Pixalate, a company specializing in fraud protection, privacy, and compliance analytics, has released its latest report which highlights a 17% average rate of invalid traffic (IVT) in open programmatic advertising across desktop web, mobile web, and mobile apps during the second quarter of this year.

The report, titled “Q2 2023 Global Click Fraud Benchmarks Report,” specifically examined the prevalence of invalid or fraudulent clicks in open programmatic ads for the month of June. Fraudsters exploit advertisers’ campaign optimizations to generate fake clicks, creating an illusion of increased engagement and value for their inventory.

Among the different platforms, the desktop web exhibited the highest average IVT rate at 21%. Following closely behind, mobile web experienced an IVT rate of 16%, while mobile apps had the lowest IVT rate at 13%.

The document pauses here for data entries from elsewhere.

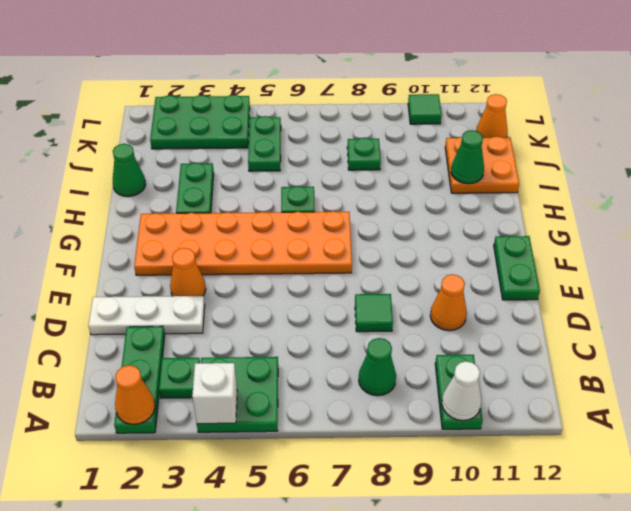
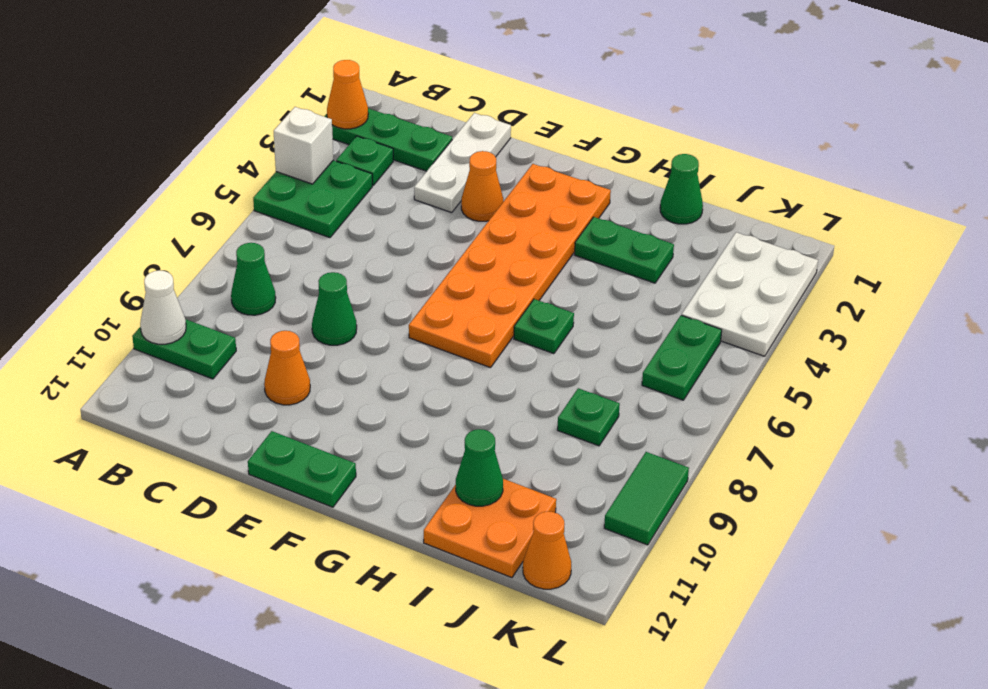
green 1x1 tile [355,294,393,332] -> green 1x1 cone [312,272,357,345]
green 1x2 plate [248,116,281,171] -> green 1x2 plate turned to [642,315,722,400]
green 2x3 plate [150,95,250,149] -> white 2x3 plate [682,232,818,356]
green 1x1 tile [408,94,442,124] -> green 1x2 tile [604,452,689,545]

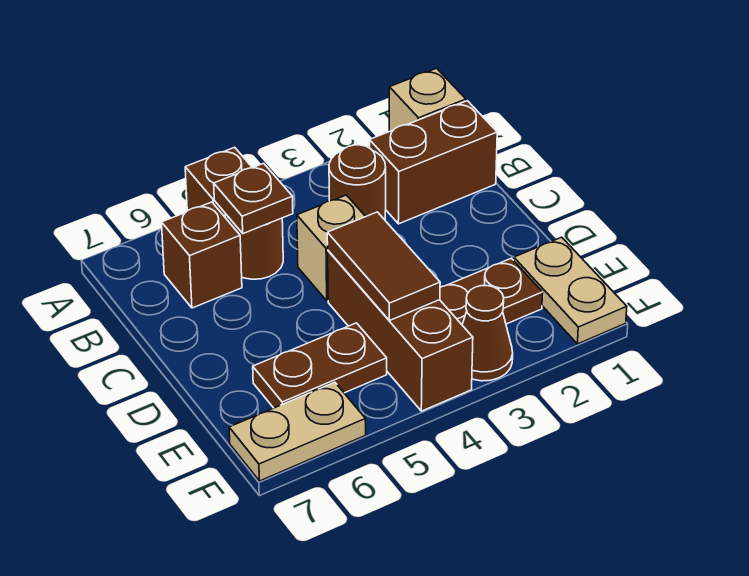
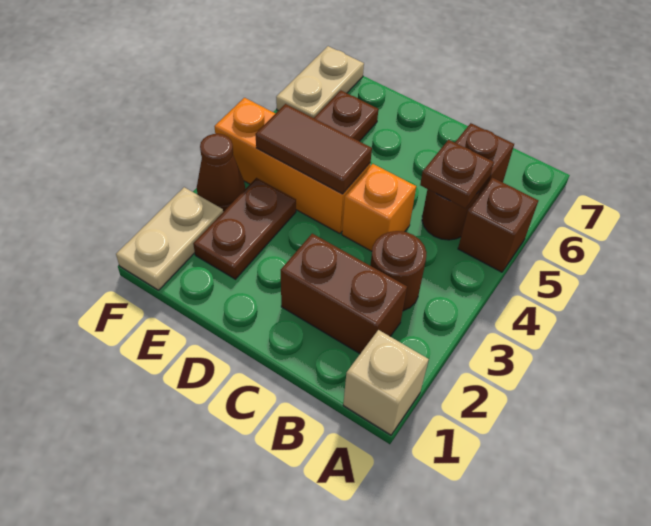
brown 1x2 brick [370,101,497,224] -> brown 1x2 brick turned to [281,234,407,354]
tan 1x1 brick [297,195,366,301] -> orange 1x1 brick [342,164,416,251]
brown 1x3 brick [328,251,473,411] -> orange 1x3 brick [214,98,370,234]
tan 1x2 plate [514,237,627,344] -> tan 1x2 plate turned to [116,187,223,290]

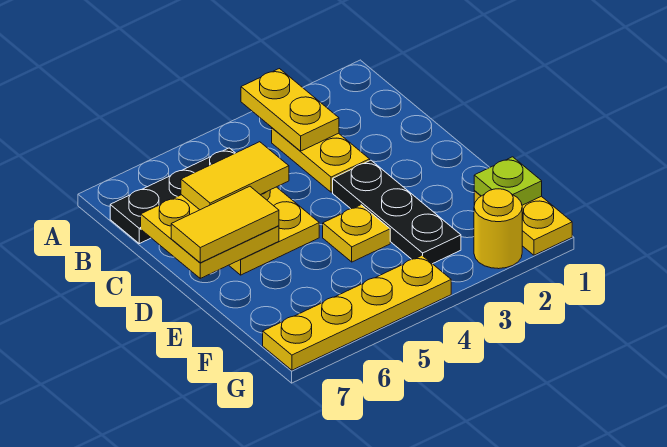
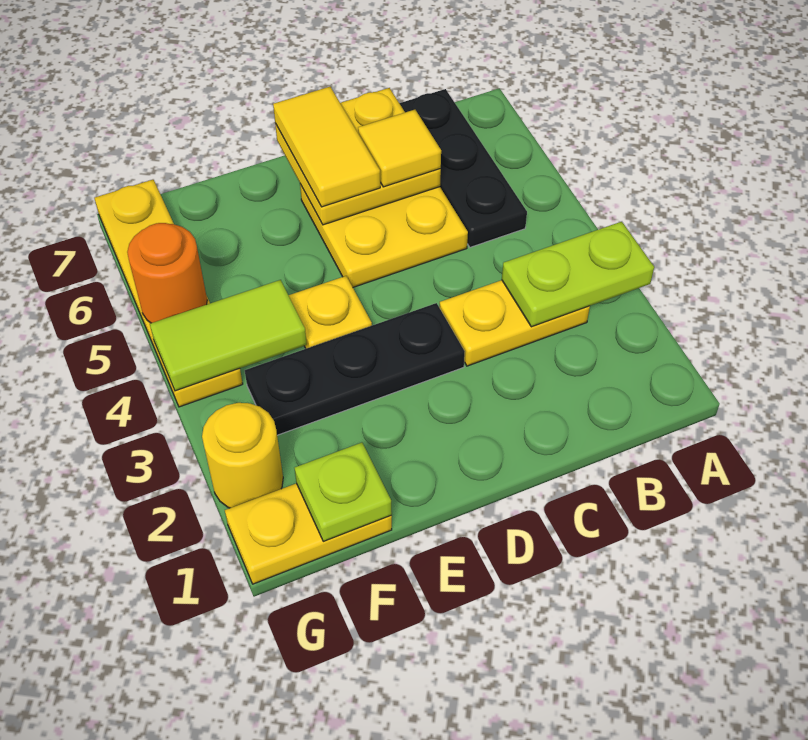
yellow 1x2 plate [241,69,339,151] -> lime 1x2 plate [502,222,654,327]
yellow 1x2 tile [181,142,289,210] -> yellow 1x1 tile [358,110,441,187]
none -> lime 1x2 tile [150,280,307,391]
none -> orange 1x1 round brick [127,223,207,323]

A significant portion of the invalid clicks, approximately 57%, originated from click farms and data centers. Interestingly, click farms also contributed to 20% of all invalid clicks on mobile apps.

Within the realm of mobile apps, the 729 x 90 leaderboard ad size stood out with an invalid click rate twice as high as the overall average for mobile apps. Specifically, the invalid click rate for the leaderboard ad size was 26%, compared to the overall mobile app average of 13%.

In terms of different advertising categories on desktop web domains, the health category exhibited the highest rate of fraudulent ad clicks at 44%. Other categories such as arts, entertainment, government, and regional desktop web domains displayed rates hovering around 30%.

“The sophisticated schemes deployed by ad fraudsters are not just generating fake traffic but fake clicks as well,” said the vice president of ad product, ad fraud at Pixalate, Amit Shetty. “Advertisers are willing to spend more for higher click-through rates, but this mindset should come with a heightened sense of scrutiny, as fraudsters always follow the money.”

Fraudulent actions in the world of tech are unfortunately not uncommon. According to a report released in April, developers were exposed to $5.4 billion in app install fraud. Some companies, like Apple, succeed in their efforts to prevent those actions. In May, Apple announced that its App Store prevented more than $2 billion in potentially fraudulent transactions in 2022.